“Quando sarete entrati nel paese e vi avrete piantato ogni sorta d’alberi fruttiferi, ne considererete i frutti come incirconcisi; per tre anni saranno per voi come incirconcisi; non si dovranno mangiare. Ma il quarto anno tutti i loro frutti saranno consacrati all’Eterno, per dargli lode. E il quinto anno mangerete il frutto di quegli alberi, affinché essi aumentino il loro prodotto. Io sono l’Eterno, il vostro Signore” (Levitico 19:23-25). La Torà insegna che quando i figli d’Israele sarebbero entrati in terra d’Israele e avessero piantano degli alberi da frutto, si dovevano astenere dal mangiarne i frutti – chiamati “Orla” – durante i primi tre anni. Il quarto anno i frutti erano consacrati al Signore e solo dal quinto anno sarebbero poi stati a disposizione del coltivatore.
Rabbì Chayym ibn Attar (Or Hachayym 1696-1743), offre una interpretazione interessante di questi versetti, spiegando che la Torà, oltre a introdurre la proibizione di Orla (frutto dei primi tre anni di un albero), ci insegna l’importanza di “produrre” figli da affidare alla Torà.

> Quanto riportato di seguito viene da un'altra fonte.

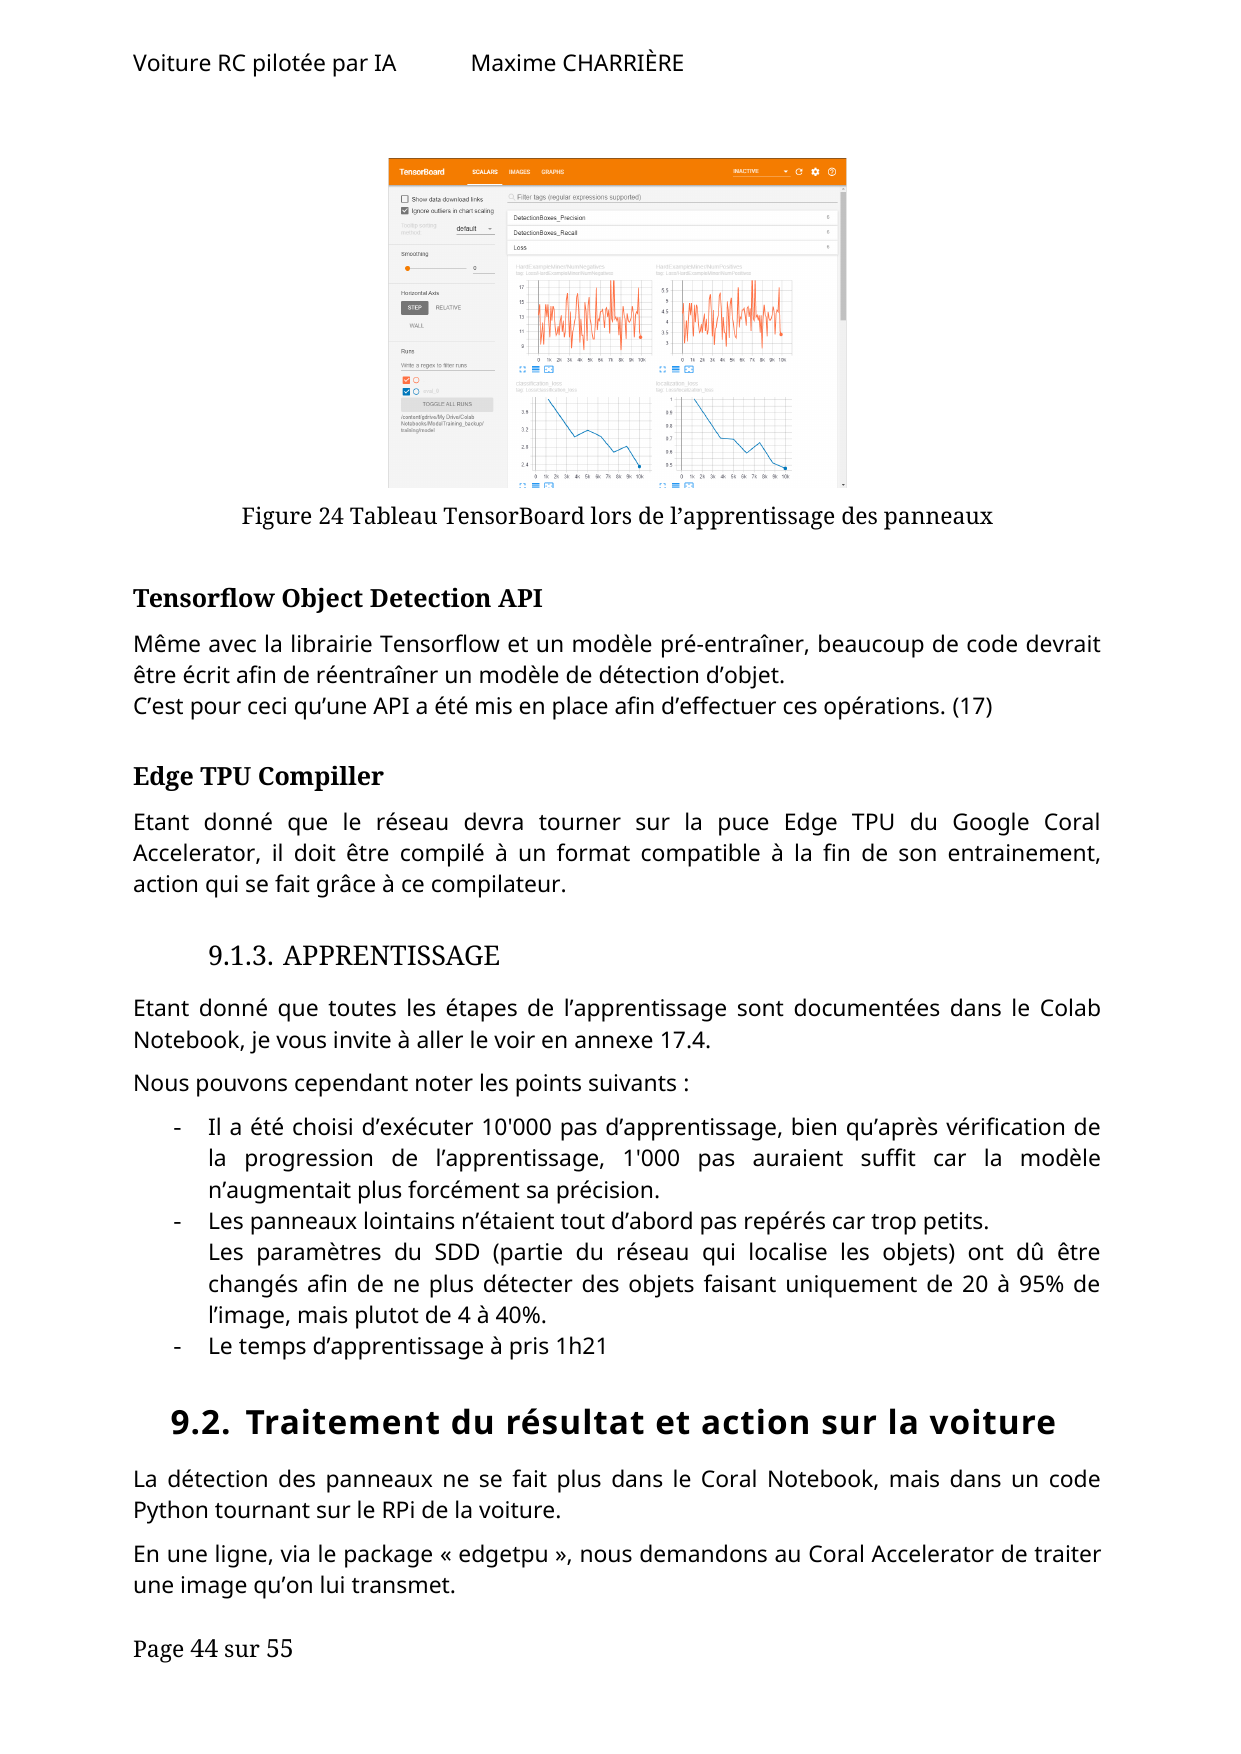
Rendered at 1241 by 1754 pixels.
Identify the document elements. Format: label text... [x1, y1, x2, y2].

subtitle Apprentissage [208, 937, 1102, 973]
text La détection des panneaux ne se fait plus dans le Coral Notebook, mais dans un code Python tournant sur le RPi de la voiture. [133, 1463, 1102, 1526]
list Les panneaux lointains n’étaient tout d’abord pas repérés car trop petits. [170, 1205, 1102, 1236]
subtitle Tensorflow Object Detection API [133, 581, 1102, 615]
text Nous pouvons cependant noter les points suivants : [133, 1067, 1102, 1098]
list Le temps d’apprentissage à pris 1h21 [170, 1330, 1102, 1361]
picture [388, 158, 847, 488]
text Etant donné que toutes les étapes de l’apprentissage sont documentées dans le Colab Notebook, je vous invite à aller le voir en annexe 17.4. [133, 992, 1102, 1055]
text Etant donné que le réseau devra tourner sur la puce Edge TPU du Google Coral Accelerator, il doit être compilé à un format compatible à la fin de son entrainement, action qui se fait grâce à ce compilateur. [133, 805, 1102, 899]
text Figure 24 Tableau TensorBoard lors de l’apprentissage des panneaux [133, 500, 1102, 531]
list Il a été choisi d’exécuter 10'000 pas d’apprentissage, bien qu’après vérification de la progression de l’apprentissage, 1'000 pas auraient suffit car la modèle n’augmentait plus forcément sa précision. [170, 1111, 1102, 1205]
text En une ligne, via le package « edgetpu », nous demandons au Coral Accelerator de traiter une image qu’on lui transmet. [133, 1538, 1102, 1601]
text Même avec la librairie Tensorflow et un modèle pré-entraîner, beaucoup de code devrait être écrit afin de réentraîner un modèle de détection d’objet. [133, 628, 1102, 690]
list Les paramètres du SDD (partie du réseau qui localise les objets) ont dû être changés afin de ne plus détecter des objets faisant uniquement de 20 à 95% de l’image, mais plutot de 4 à 40%. [208, 1236, 1102, 1330]
subtitle Traitement du résultat et action sur la voiture [170, 1399, 1102, 1444]
text C’est pour ceci qu’une API a été mis en place afin d’effectuer ces opérations. [133, 690, 1102, 721]
subtitle Edge TPU Compiller [133, 759, 1102, 793]
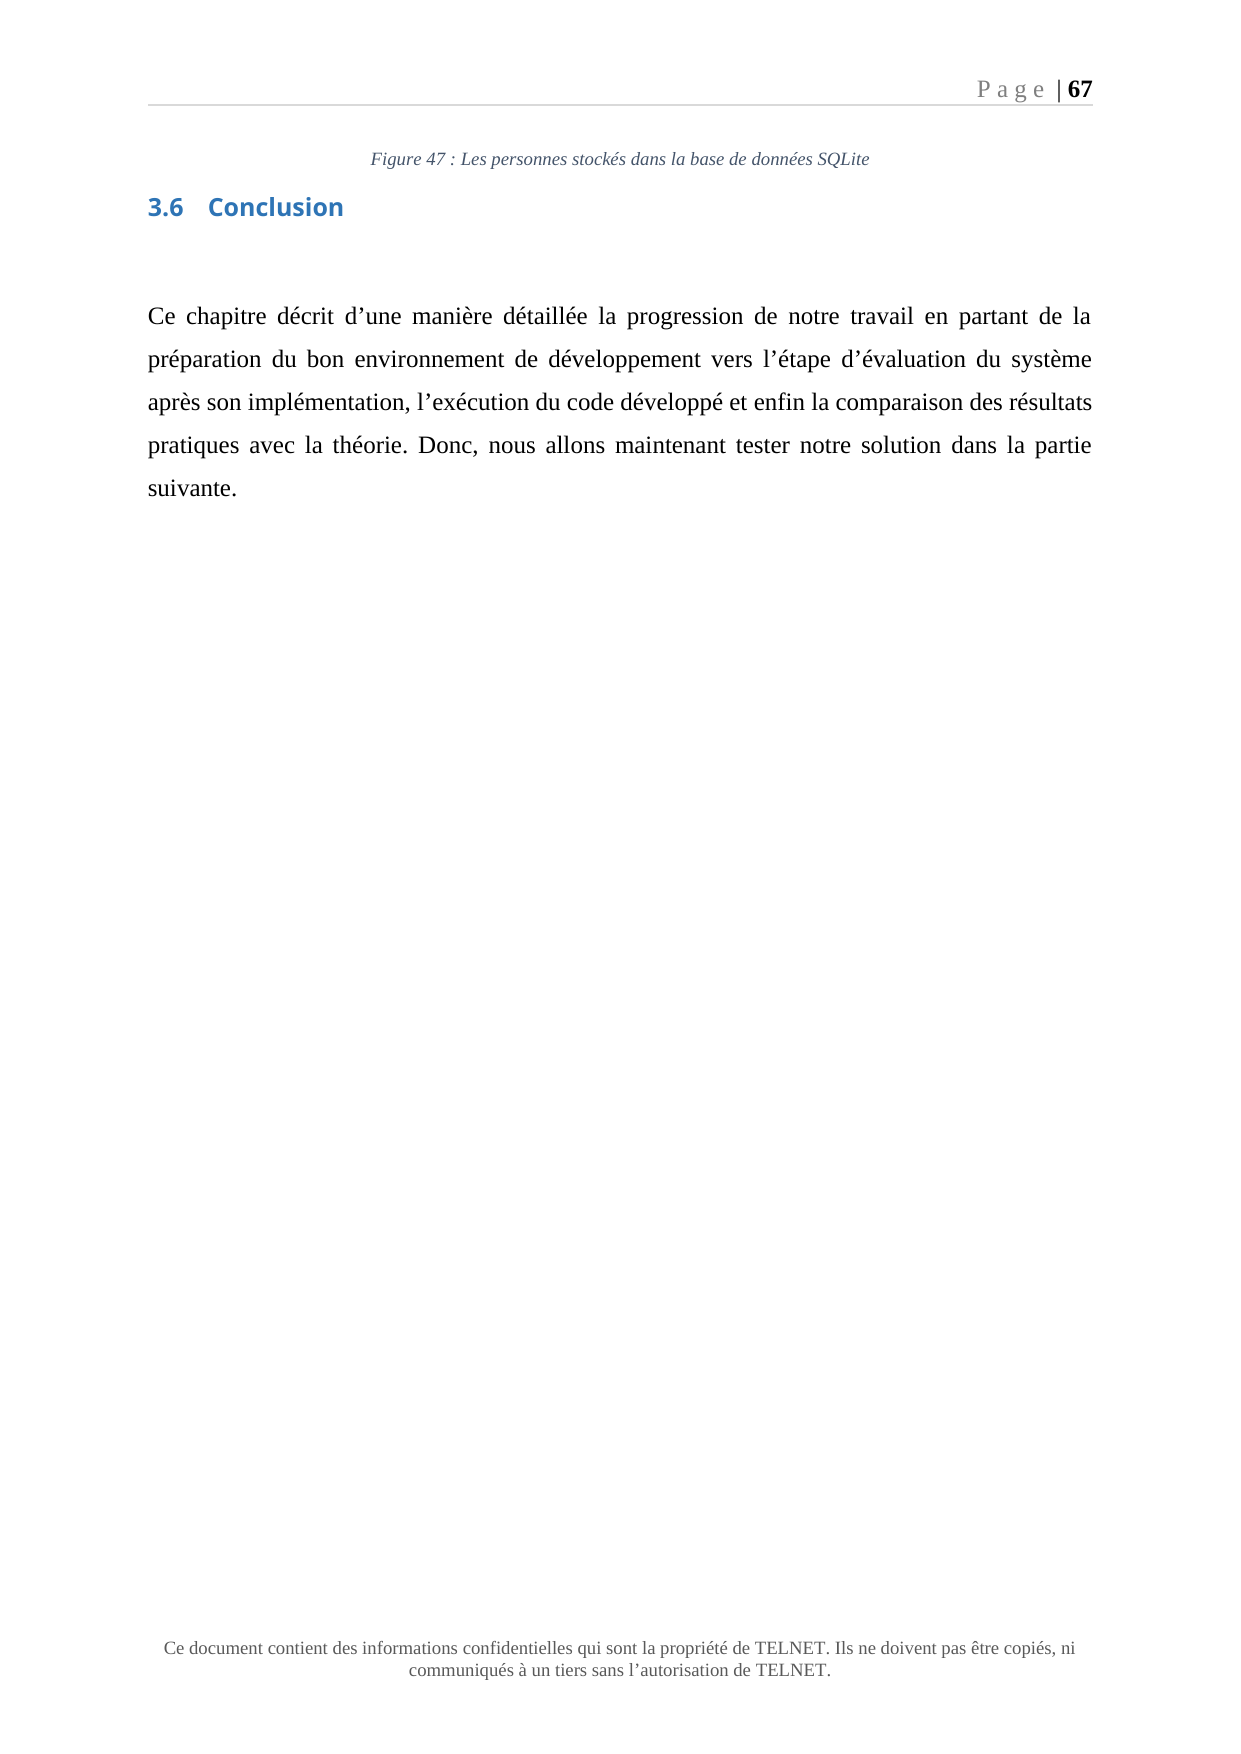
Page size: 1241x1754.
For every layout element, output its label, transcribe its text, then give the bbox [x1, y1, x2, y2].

Ad un certo momento della nostra vita la nostra priorità dovrebbe essere quella di “piantare alberi” e produrre studenti e studiosi della Torà.
Rabbì Chayym riporta una serie di fonti in cui produrre studiosi è paragonato all’atto del piantare un albero, tra queste, ad esempio quella del profeta Isaia (65:22) che paragona i suoi saggi compagni agli alberi. Allo stesso modo, nel Talmud (Shabbat 118b) troviamo scritto che Rabbi Yosi “piantò cinque alberelli” in riferimento ai suoi cinque figli che crebbero fino a diventare grandi studiosi della Torà.
Rabbì Chayym prosegue poi affermando che coloro che studiano Torà sono chiamati “alberi” perché sostengono le anime di tutto il popolo ebraico e per dimostrare questo assunto, Rabbì Chayym cita una famosa storia su Rabbi Akivà.
Una volta Rabbì Akivà si imbatté in un uomo nudo, con la pelle carbonizzata, che trasportava grandi quantità di legna. L’uomo spiegò al maestro che era morto ed era stato condannato al Ghehinam (dove le anime vengono purificate delle colpe) a causa dei mali che aveva perpetrato durante la sua vita. La sua punizione era quella di raccogliere legna ogni giorno che poi sarebbe stata usata per bruciare la sua anima.
Quell’anima in pena disse che l’unico modo per liberarsi dal Ghehinam e porre fine alle sue sofferenze era, nel caso avesse un figlio, che lui recitasse per lui il Kaddish nel Tempio.
Questa persona morì quando sua moglie era ancora incinta e non poteva sapere se lei avesse poi avuto questo figlio oppure no.
Rabbì Akivà iniziò subito a informarsi su questa persona e scoprì che in effetti aveva un figlio. Purtroppo però, questo ragazzo non aveva ricevuto il Berit Mila, per non parlare poi di un minimo di educazione religiosa.
Immediatamente, Rabbì Akivà fece circoncidere il ragazzo e lo fece studiare con lui. Quando il giovane fu pronto, Rabbì Akivà lo portò al Tempio per recitare il Kaddish.
Quella stessa notte, il padre apparve in sogno a Rabbì Akivà per informarlo che era stato liberato dal Ghehinam.
Questa storia mostra quanto sia importante la produzione di persone che studiano e praticano la Torà e quanto assomiglino ad alberi che producono frutti nutrienti. Costruire una generazione di uomini e donne devoti alla Torà è il modo in cui sosteniamo il nostro popolo non solo nel mondo materiale, ma anche in quello delle anime.
Si deve comprendere che i nostri sforzi devono essere rivolti a “piantare alberi”, produrre generazioni di studiosi della Torà. Sono loro che forniranno al popolo ebraico il vero sostentamento spirituale di cui ha bisogno per continuare ad essere degno della lode divina: Tu sei unico, il tuo nome è unico e chi è come te o Israele? Shabbat Shalom!